We head into the castle and it is amazing, definitely lived in, but very beautiful and classy. It's filled with history of the royal family who are related to the lady of the castle, a Mrs. Russell. We crawl through all the floors that are open, living room, dining room, bedrooms, climbing these extremely steep stairs up into the towers where the servant quarters were located. It's so steep and narrow that there's a rope that goes along the wall of the tower leading up for you to hold on as you climb the stairs and it's so narrow that there is no chance of anyone passing on the opposite side. The entire time my wife is holding my hand in fear of the ghost.
Soon we've seen most of the castle, but my wife's nerves are getting the best of her and she asks if we can leave. Not a problem, I guess it is kind of creepy up here in the towers. Now we've not taken any photos inside the castle as the owners don't want the inside of their home photographed and posted everywhere. So when we get outside it's photos galore!
Soon we're ready to head out though after a quick stop in the gift shop for some clothes for my wife and a charity bottle of cask strength Glenfiddich for me. The next stop is Whisky Shop Dufftown for my next purchase of the day.
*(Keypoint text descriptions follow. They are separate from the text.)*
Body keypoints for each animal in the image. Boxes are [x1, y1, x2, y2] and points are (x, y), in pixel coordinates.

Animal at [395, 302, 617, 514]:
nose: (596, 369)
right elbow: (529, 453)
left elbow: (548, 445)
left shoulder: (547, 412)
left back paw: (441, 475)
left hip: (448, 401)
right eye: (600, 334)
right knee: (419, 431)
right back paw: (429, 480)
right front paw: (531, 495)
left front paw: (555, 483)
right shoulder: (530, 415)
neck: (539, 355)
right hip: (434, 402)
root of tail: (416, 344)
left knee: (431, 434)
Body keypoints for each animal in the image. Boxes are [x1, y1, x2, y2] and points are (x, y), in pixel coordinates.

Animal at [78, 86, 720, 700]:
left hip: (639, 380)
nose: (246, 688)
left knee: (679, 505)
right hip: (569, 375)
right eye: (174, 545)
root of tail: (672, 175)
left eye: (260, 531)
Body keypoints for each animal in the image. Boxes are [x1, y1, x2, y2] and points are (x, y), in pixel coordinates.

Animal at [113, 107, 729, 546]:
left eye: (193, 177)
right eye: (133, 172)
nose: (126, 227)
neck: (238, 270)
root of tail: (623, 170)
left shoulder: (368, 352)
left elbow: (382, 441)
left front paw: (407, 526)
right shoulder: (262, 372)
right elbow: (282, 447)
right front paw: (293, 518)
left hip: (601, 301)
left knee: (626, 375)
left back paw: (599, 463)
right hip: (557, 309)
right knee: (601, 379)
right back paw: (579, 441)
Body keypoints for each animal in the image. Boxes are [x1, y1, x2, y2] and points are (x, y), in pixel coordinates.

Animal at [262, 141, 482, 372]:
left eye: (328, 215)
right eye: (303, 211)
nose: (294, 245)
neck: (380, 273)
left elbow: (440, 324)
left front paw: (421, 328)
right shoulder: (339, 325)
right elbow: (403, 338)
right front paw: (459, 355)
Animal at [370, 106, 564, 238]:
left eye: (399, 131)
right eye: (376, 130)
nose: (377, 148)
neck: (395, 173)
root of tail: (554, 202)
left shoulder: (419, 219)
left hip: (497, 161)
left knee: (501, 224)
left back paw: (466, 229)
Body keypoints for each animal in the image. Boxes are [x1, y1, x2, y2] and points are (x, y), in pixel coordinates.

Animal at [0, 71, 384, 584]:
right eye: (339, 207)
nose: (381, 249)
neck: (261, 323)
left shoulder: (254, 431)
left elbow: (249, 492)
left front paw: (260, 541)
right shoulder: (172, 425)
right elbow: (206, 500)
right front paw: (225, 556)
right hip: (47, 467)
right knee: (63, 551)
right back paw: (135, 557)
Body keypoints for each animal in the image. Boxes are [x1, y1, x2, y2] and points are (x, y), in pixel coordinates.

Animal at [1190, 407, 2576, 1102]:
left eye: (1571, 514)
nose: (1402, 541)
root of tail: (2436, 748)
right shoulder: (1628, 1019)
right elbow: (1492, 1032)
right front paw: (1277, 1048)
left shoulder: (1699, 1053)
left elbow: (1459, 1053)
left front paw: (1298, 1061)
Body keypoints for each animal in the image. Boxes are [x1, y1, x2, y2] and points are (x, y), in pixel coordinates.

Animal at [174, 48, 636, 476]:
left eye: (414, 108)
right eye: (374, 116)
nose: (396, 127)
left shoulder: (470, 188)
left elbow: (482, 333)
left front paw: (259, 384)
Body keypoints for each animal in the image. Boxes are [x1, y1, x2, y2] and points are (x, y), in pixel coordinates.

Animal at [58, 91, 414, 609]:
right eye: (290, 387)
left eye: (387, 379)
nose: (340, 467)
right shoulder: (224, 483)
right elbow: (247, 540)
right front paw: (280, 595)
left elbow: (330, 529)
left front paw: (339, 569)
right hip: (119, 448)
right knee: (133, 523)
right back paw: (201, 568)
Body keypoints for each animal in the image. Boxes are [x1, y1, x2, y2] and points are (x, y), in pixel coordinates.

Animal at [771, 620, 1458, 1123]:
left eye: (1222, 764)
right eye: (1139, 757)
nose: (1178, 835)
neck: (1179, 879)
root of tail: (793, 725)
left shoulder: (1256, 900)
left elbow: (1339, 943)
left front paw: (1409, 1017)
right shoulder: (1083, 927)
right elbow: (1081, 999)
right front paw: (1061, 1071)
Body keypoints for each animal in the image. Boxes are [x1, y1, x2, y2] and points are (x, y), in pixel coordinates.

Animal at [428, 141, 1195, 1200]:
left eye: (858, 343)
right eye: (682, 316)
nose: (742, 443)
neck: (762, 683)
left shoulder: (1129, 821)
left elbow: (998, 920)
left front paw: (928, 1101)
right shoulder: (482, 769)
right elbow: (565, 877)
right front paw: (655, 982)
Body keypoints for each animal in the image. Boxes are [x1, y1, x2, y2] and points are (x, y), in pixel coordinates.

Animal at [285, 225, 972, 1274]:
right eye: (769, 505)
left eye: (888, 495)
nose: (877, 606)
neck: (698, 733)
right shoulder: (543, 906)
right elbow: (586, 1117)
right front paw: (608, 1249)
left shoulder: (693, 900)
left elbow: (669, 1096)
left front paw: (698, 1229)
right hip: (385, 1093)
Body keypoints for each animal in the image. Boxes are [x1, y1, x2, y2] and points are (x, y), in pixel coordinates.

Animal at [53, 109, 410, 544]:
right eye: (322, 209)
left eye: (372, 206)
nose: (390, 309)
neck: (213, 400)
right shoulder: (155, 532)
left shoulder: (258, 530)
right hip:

We drive, through valley's and glens, through passes, and quickly I'm totally turned around and lost. I have no idea where I am, nor any idea on how to get to where we want to go. Thankfully Roy does though! We see some spectacular views, cameras clicking away the entire time as Roy talks us through the history of everything that we pass.
Eventually we arrive at the whiskyshop located in Aberlour where I meet the owner, Mike, who's a great guy! Hundreds of whisky bottles, of all regions and styles. He's got dozens of open bottles so that you can try before you buy, but I already KNOW what I'm getting today.
Highland Park 30 year old.
I'd heard that the distillery was running out of older stock from friends of mine that I trust so I'd decided on my trip over to Scotland that I was coming home with at least one bottle of older Highland Park.
Once the purchase is done it's time for dinner!
Roy has suggested that we head to the legendary Highlander Inn located in Craigellachie. This is a whisky bar with hundreds upon hundreds of whiskies, mainly Scotland and Japan (thanks to the influence of a Japanese bartender) A massive whisky menu awaits us!
My wife and I sit down and immediately snag a couple of drams of Japanese whisky and enjoy some very delicious food! I grab the haggis with nips and taters which is absolutely delicious, my wife grabs some yummy chicken. While we're eating and drinking (now I'm on a Rosebank 21 year old cask strength) we hear some American voices. The couple next to us is over from the states and we get to chatting about whisky and Scotland. They're driving themselves all the way around and we mention how happy we are that we hired Roy to take care of us. They comment that they wish they'd done the same. The roads are confusing and you have to be very careful about how much you drink if you're also driving yourself.
We wind up taking photos all around of our new whisky friends and just as we're getting ready to go, David Mair comes in with David Stewart. For those who don't remember David Mair is the Balvenie distillery ambassador and David Stewart is the Malt Master of Balvenie!!!!
Oh my god! I'm speechless! This is the guy who designs all the Balvenie we drink! David Mair comes over and says hello and says that we should come over and say hello to David Stewart, he'll introduce us.
Oh my god this is like meeting a movie star!!!
I head over after we finish our drinks to introduce myself to the gang, which is comprised of brand ambassadors from all around the world, stopped into the Highlander for a dram and a meal. David Stewart gives me his card after I ask him if it's possible to do an email interview with him sometime, tells me to drop him a line.
Holy cow that is so awesome!!!!!!
(You've correctly guessed that there will be a David Stewart interview in the future!)
We head out of the inn and drive back to Elgin, ready for some much needed sleep. Tomorrow is going to be a massive day. We visit Aberlour for the Founders Tour and then we get to go inside Gordon and MacPhail's private warehouse!!